4 1 - Confused

462 64 29
                                    

double up bcs, why not?

cuma mau ngmng, Rega-nya jgn di judge dulu yah kasian loh:( kalo mau tau knp dia begitu, ya harus stay tune tehee🐳

enjoy!

💨💨💨

Aku pergi ke dapur, mengambil air dingin dan kain bersih, lalu kembali ke ruang tamu, sekadar untuk menyegarkan Rega yang tampak gerah.

Perlahan, aku mulai membasahi sekeliling wajah Rega. Dia tampak menikmatinya karena dia hanya diam. Aku juga diam, masih mencerna setiap kalimatnya tadi.

"Kalo lo beli pulsa aja mikir dulu, kok berani minum-minum?" tanyaku pelan.

"Ngutang," jawabnya akhirnya.

Aku diam, sedikit-sedikit mengerti apa yang Rega rasakan. Menghamili anak orang, tidak beri tahu orang tua, utang menumpuk.

Rasanya aku ingin menangis.

Ternyata ada orang di dekatku yang juga menderita.

Kita semua sebenarnya punya penderitaan masing-masing. Namun kadang kita hanya bisa menampilkan senyum terbaik, menegaskan bahwa kita baik-baik saja.

Betapa kerasnya dunia.

"Lo kok nangis?" Rega menangkapku yang tengah mengucek mata.

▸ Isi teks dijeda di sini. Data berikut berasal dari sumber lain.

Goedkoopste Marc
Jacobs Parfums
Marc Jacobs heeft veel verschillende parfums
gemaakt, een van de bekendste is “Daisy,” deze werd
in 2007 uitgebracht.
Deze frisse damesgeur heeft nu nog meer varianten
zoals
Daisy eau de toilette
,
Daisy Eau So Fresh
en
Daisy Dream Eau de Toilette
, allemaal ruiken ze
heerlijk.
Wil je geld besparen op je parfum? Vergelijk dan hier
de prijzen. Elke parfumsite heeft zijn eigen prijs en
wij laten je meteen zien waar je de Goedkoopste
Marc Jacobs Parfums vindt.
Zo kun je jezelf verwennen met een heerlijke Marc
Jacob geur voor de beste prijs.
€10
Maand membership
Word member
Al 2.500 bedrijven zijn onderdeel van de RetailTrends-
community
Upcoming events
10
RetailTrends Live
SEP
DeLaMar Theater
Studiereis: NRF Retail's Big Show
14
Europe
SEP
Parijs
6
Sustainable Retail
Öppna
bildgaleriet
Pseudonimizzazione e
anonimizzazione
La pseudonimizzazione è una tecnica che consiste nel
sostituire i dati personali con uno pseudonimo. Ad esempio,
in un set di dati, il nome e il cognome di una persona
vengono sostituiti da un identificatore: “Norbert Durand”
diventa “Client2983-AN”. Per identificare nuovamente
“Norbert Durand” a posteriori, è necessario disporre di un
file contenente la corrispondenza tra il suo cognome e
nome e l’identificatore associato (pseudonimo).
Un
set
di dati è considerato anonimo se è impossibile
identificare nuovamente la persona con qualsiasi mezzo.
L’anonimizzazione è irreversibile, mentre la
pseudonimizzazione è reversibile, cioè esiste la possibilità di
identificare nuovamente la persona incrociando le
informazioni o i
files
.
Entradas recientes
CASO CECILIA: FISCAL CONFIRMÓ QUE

"Jadi lo sering bolos karena ini?" tanyaku lagi.

Rega diam, seakan mengiyakan.

"Gue gak tau harus gimana lagi, Ren. Gue-"

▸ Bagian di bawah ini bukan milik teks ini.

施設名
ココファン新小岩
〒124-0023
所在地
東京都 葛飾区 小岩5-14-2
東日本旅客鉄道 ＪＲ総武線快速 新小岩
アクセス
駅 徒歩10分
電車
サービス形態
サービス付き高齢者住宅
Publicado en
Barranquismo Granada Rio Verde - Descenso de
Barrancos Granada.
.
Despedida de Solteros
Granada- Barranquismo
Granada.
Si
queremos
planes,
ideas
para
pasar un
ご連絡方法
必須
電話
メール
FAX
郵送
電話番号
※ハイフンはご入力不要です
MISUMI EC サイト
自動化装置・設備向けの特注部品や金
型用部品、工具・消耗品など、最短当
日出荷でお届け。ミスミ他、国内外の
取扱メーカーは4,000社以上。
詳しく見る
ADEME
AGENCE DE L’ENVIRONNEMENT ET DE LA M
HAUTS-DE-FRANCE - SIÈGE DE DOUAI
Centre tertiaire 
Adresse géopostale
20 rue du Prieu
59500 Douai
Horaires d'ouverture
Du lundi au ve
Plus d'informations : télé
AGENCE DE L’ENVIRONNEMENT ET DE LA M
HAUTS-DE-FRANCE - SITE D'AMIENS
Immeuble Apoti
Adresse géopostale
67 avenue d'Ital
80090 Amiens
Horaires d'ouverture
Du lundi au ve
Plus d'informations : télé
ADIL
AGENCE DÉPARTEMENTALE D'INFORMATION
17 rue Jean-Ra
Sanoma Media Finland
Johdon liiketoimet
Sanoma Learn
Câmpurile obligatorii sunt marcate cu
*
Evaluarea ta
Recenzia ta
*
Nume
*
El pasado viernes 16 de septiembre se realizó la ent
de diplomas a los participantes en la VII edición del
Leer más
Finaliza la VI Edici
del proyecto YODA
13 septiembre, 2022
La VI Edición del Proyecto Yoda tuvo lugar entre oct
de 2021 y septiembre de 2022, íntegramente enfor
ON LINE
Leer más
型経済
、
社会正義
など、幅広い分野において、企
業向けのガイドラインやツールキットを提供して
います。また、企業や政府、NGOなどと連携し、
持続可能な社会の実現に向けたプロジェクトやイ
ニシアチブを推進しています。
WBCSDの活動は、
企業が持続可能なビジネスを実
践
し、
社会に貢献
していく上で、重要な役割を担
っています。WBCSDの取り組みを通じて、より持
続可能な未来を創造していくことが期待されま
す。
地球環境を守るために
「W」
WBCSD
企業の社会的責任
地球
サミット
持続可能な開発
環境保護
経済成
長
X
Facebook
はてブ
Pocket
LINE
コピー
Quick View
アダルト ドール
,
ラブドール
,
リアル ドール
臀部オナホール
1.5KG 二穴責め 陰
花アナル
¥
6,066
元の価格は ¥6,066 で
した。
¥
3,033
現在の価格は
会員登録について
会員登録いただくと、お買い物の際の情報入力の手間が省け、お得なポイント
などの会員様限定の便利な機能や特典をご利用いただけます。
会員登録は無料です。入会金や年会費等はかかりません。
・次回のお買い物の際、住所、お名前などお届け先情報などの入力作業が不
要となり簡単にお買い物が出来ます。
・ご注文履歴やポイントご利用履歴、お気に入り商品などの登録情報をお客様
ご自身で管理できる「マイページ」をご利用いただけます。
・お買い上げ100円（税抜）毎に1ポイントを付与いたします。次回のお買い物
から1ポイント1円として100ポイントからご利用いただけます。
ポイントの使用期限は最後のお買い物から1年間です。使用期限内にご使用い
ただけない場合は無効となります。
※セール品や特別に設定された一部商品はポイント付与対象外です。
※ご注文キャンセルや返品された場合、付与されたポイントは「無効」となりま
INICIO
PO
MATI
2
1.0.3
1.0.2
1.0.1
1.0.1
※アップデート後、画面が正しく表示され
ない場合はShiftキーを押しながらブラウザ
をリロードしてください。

"Lo punya temen, Ga!" seruku tertahan. "Lo bisa share ke kita. Seenggaknya, lo gak akan begitu tertekan. Kita juga pasti bantu sebisa kita. Tapi lo gak pernah cerita. Gimana kita-"

"Gak segampang itu, Ren." Rega membalas sambil menatapku, lalu menutup matanya dengan lengannya. "Gue pusing. Bisa tinggalin gue bentar? Makasih banyak buat semuanya."

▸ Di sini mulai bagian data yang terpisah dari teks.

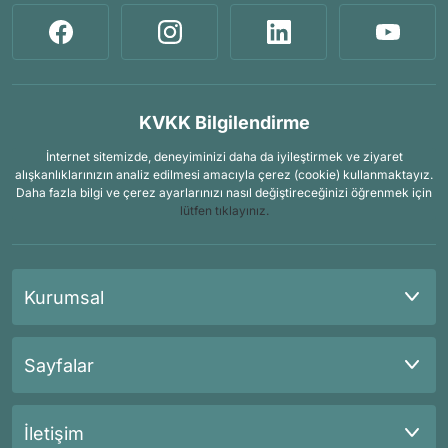
KVKK Bilgilendirme
İnternet sitemizde, deneyiminizi daha da iyileştirmek ve ziyaret
alışkanlıklarınızın analiz edilmesi amacıyla çerez (cookie) kullanmaktayız.
Daha fazla bilgi ve çerez ayarlarınızı nasıl değiştireceğinizi öğrenmek için
lütfen tıklayınız.
Kurumsal
Sayfalar
İletişim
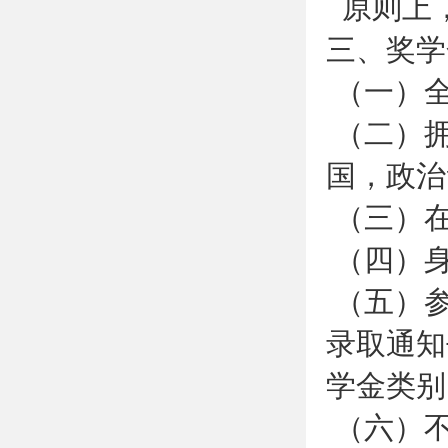
原则上，
三、奖学
（一）
（二）拥
国，政治
（三）在
（四）
（五）参
录取通知书Ad
学金类别
（六）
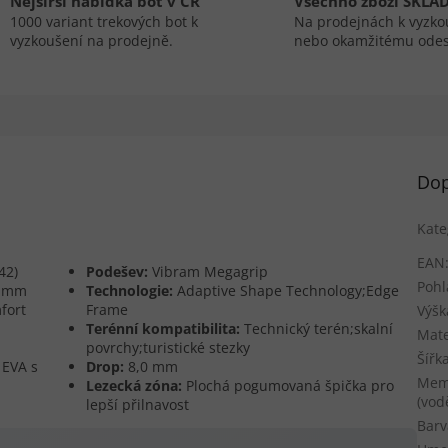
Nejširší nabídka bot v ČR
Všechno zboží SKLA
1000 variant trekových bot k
Na prodejnách k vyzko
vyzkoušení na prodejně.
nebo okamžitému odes
Dop
Kate
EAN
42)
Podešev:
Vibram Megagrip
Pohl
8 mm
Technologie:
Adaptive Shape Technology;Edge
fort
Frame
Výšk
Terénní kompatibilita:
Technický terén;skalní
Mate
povrchy;turistické stezky
Šířk
 EVA s
Drop:
8,0 mm
Mem
Lezecká zóna:
Plochá pogumovaná špička pro
(vod
lepší přilnavost
Barv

Aku mengatupkan bibirku. Tidak baik juga menyuruhnya terus bicara saat kepalanya mungkin terasa berat.

"Gue ada di lantai dua kalo lo butuh apa-apa," kataku akhirnya lalu berdiri dan berjalan menaiki tangga.

Handphone di sakuku bergetar lama membuatku langsung mengangkat telepon tanpa melihat nama pemanggil.

"Halo?"

"Kok telepon gue tadi gak diangkat?"

Oh, iya. Nathan. Aku sampai lupa karena semua kejadian barusan. Dia sudah bilang akan meneleponku malam ini padahal.

"Tadi lagi mandi," alibiku karena aku bahkan belum mandi sejak bangun tidur tadi.

"Mandi jam sepuluh?" Aku melirik jam dinding. Sudah malam juga ternyata.

"Tadi siang ketiduran."

Aku membuka pintu kamar, berjalan masuk, lalu menutupnya kembali.

"Lo marah sama gue?" tanya Nathan tiba-tiba bersamaan aku merebahkan diri di kasur.

"Nggak, kok?"

"Nada lo," ucap Nathan. "Beda."

Aku menghela nafas kecil. Pikiranku sedang dipenuhi lelaki lain saat kekasihku sendiri sedang meneleponku.

"Gue cuma agak pusing." Fakta, kan?

"Gue ini pacar lo sekarang, jadi gue berhak tanya. Pusing kenapa?"

Iya, pacar di mata gue doang, batinku tiba-tiba menyulut emosi membuatku mendesah kasar tanpa sadar.

"Ada masalah ap-"

"Pusing biasa, kok. Gue tidur dulu, ya?" ucapku tak mau bangun berlama-lama.

Semakin lama aku terjaga, semakin banyak pikiran yang menimpa.

Nathan diam sejenak sebelum akhirnya mengiyakan dan aku segera menutup telepon.

Mandi? Tidak usahlah. Tidur saja.

💨💨💨

Karena terlalu banyak tidur, aku bangun saat subuh dan tubuhku pegal semua karena terlalu lama rebah.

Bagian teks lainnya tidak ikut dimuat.